# EXERCISE:
What lines in the following entries hold the word "mantener"? Copy each one.

# RECORDS TO PROCESS:

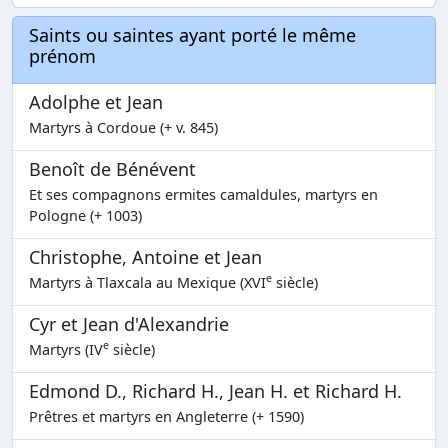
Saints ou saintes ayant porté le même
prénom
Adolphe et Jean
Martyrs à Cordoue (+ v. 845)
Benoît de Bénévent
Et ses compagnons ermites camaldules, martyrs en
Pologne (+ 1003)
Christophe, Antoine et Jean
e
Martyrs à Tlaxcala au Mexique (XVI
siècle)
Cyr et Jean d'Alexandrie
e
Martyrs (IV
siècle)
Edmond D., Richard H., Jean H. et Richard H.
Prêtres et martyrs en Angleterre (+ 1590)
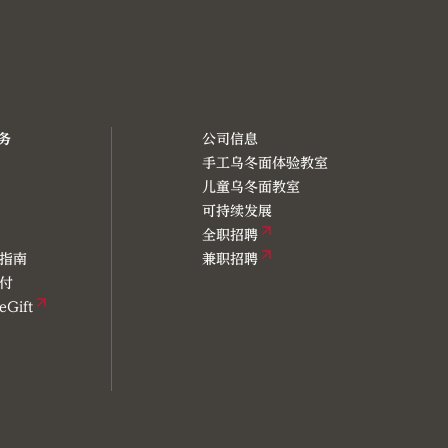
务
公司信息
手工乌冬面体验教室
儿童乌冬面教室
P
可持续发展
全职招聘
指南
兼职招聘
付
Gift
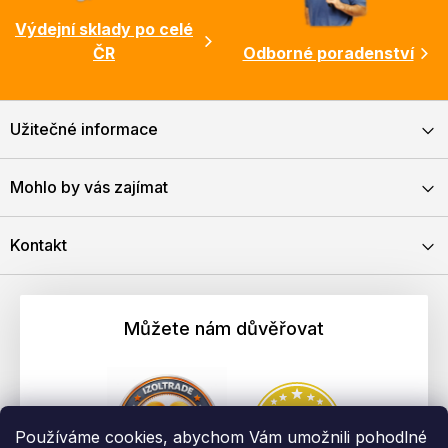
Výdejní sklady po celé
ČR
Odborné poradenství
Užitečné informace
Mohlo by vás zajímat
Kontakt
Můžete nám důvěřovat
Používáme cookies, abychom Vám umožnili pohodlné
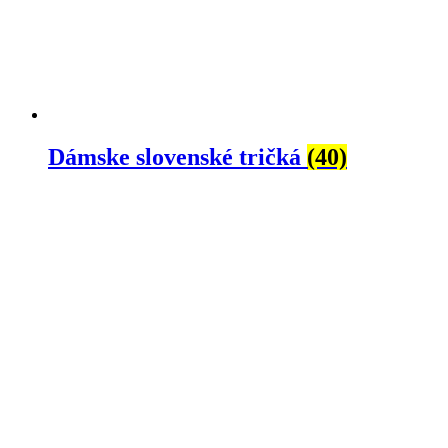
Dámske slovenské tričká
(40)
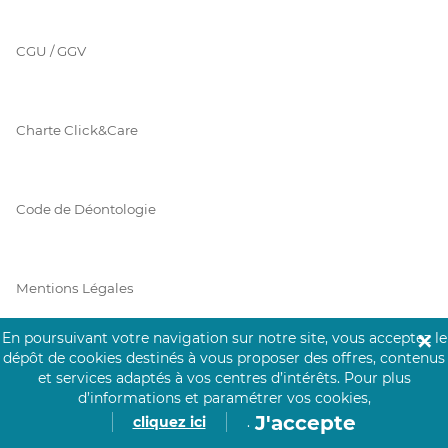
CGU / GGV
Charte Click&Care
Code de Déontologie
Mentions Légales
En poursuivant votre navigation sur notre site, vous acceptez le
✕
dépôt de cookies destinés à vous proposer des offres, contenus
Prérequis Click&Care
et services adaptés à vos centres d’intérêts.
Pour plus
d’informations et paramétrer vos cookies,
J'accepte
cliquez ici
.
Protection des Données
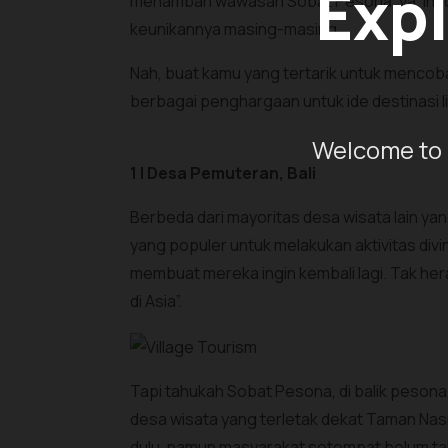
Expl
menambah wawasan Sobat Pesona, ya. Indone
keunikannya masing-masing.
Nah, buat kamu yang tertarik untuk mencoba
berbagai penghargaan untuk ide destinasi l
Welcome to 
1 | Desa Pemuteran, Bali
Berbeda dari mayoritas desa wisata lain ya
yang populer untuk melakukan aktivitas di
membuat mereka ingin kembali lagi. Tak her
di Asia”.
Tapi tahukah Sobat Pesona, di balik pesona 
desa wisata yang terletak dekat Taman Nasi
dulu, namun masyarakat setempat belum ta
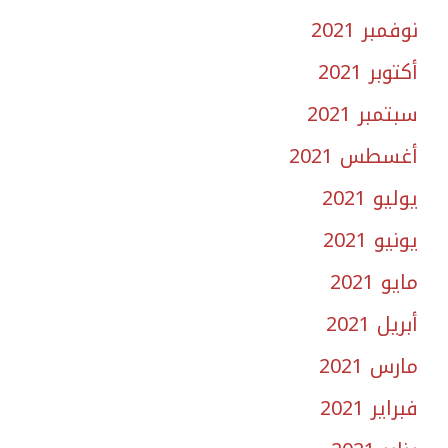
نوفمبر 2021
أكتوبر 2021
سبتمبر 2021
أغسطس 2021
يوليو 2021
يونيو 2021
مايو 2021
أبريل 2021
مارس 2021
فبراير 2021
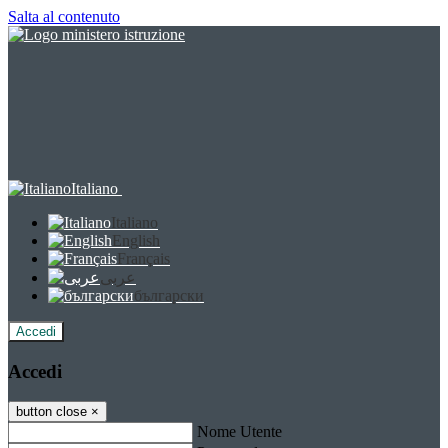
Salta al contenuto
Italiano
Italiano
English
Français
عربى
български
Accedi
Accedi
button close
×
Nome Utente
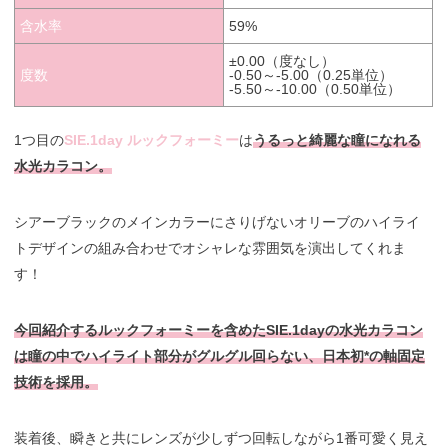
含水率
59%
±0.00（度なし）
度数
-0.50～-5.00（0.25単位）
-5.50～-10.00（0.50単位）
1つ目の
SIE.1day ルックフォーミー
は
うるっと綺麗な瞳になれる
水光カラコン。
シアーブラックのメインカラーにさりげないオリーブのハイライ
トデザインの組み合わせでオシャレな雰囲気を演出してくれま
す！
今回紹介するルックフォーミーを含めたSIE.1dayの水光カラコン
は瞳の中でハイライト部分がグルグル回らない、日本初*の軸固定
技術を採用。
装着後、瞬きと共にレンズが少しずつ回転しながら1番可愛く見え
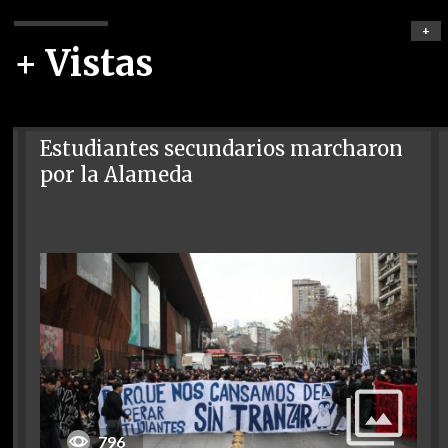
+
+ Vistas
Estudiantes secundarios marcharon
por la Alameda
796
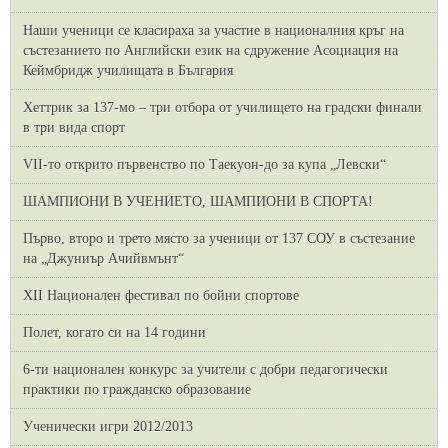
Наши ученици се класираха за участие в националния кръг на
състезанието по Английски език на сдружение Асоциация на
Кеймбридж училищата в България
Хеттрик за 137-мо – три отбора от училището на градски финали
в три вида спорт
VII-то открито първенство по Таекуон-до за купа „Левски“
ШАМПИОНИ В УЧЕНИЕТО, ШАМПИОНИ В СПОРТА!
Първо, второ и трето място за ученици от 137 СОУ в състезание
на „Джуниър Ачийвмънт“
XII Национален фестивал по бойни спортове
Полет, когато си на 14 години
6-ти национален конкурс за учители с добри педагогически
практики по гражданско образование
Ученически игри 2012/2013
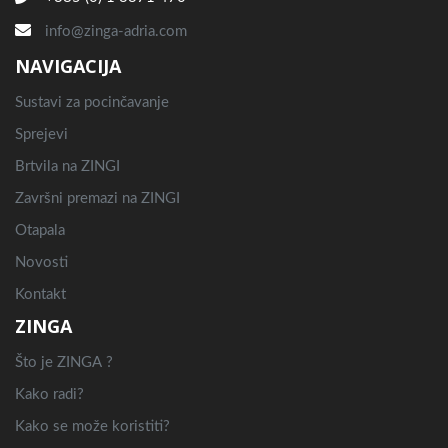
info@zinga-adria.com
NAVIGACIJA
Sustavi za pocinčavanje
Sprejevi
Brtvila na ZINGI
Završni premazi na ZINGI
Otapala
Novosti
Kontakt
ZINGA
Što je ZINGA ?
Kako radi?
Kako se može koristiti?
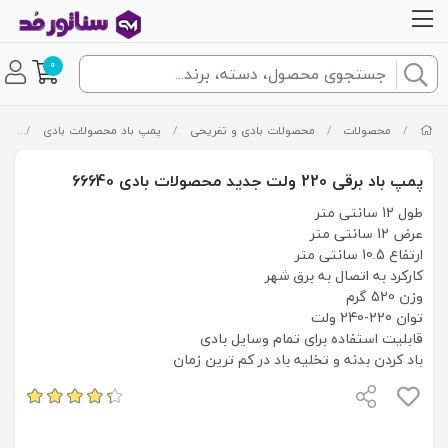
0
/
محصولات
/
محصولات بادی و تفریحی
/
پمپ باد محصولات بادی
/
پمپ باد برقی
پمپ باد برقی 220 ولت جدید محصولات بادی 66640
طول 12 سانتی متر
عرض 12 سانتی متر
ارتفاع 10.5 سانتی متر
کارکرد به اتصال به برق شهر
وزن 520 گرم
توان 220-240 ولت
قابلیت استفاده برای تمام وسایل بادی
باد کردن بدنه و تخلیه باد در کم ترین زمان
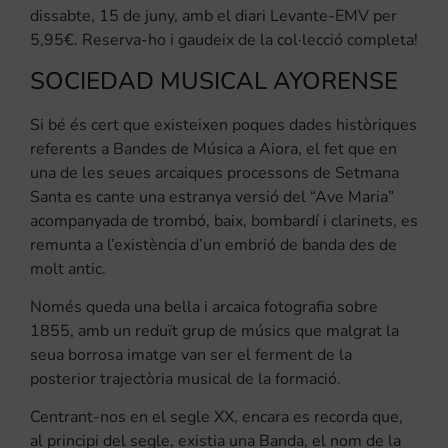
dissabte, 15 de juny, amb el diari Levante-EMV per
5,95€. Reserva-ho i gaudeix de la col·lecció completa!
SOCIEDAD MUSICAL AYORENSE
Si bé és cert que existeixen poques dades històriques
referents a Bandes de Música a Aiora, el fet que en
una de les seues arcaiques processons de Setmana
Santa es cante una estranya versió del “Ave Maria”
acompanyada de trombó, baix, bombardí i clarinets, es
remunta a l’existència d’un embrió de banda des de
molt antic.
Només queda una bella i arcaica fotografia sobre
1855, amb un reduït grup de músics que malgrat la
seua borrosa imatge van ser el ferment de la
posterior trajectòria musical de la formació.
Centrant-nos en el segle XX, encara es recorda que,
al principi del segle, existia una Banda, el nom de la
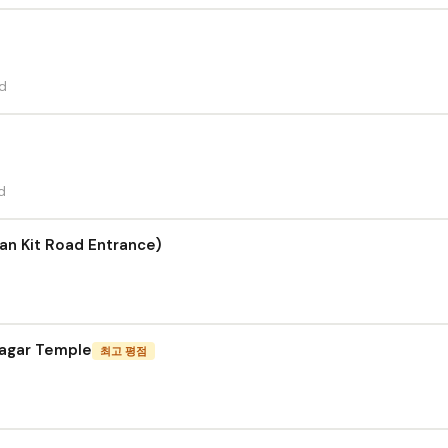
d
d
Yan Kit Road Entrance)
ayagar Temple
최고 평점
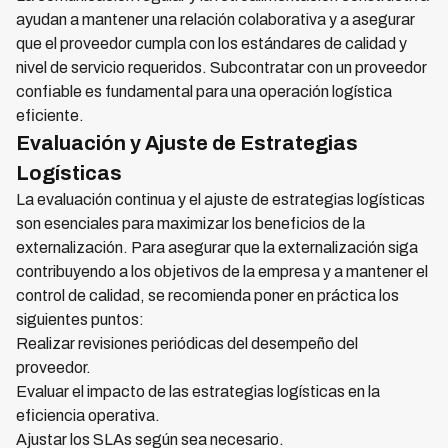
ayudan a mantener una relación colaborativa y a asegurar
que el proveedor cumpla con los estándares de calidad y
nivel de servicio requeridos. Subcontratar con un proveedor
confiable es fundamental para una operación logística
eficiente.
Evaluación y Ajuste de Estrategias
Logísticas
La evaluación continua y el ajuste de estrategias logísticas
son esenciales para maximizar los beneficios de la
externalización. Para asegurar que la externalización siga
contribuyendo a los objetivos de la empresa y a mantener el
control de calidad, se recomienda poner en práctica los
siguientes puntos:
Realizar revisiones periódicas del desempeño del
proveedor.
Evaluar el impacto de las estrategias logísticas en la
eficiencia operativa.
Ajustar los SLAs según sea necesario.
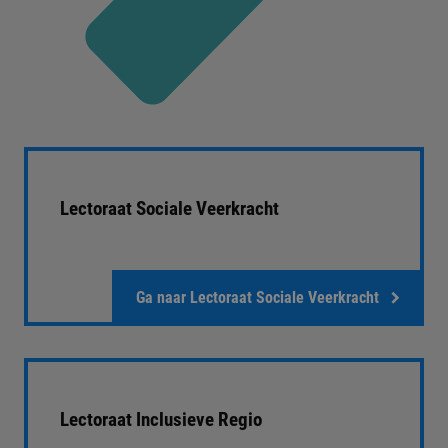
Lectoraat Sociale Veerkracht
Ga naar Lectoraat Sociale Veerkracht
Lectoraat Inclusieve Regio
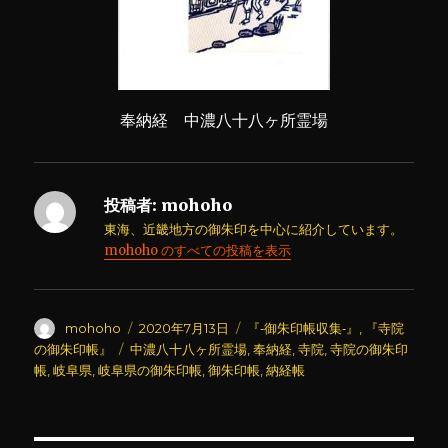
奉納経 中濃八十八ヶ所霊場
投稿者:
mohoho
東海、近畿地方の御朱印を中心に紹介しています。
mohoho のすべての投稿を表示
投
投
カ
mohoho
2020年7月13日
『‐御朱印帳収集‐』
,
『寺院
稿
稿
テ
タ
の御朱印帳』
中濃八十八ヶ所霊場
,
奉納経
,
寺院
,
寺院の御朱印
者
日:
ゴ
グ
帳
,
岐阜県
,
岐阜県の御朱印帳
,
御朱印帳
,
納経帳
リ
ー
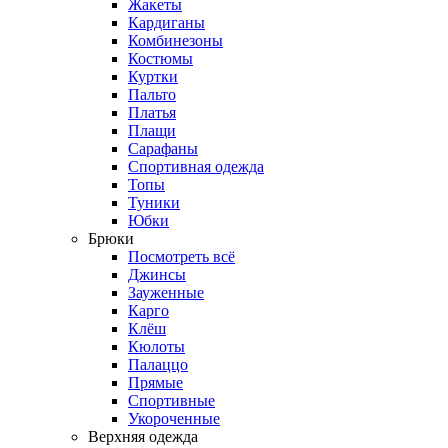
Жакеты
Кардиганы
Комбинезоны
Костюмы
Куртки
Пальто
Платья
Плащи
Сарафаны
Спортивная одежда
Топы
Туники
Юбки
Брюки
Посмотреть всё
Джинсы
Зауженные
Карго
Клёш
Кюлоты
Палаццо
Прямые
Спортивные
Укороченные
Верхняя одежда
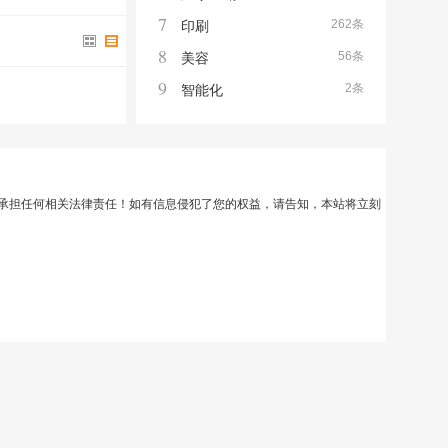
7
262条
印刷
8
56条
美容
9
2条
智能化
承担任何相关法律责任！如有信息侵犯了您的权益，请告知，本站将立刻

# YOUR RESPONSE:
ayudan a mantener una relación colaborativa y a asegurar
contribuyendo a los objetivos de la empresa y a mantener el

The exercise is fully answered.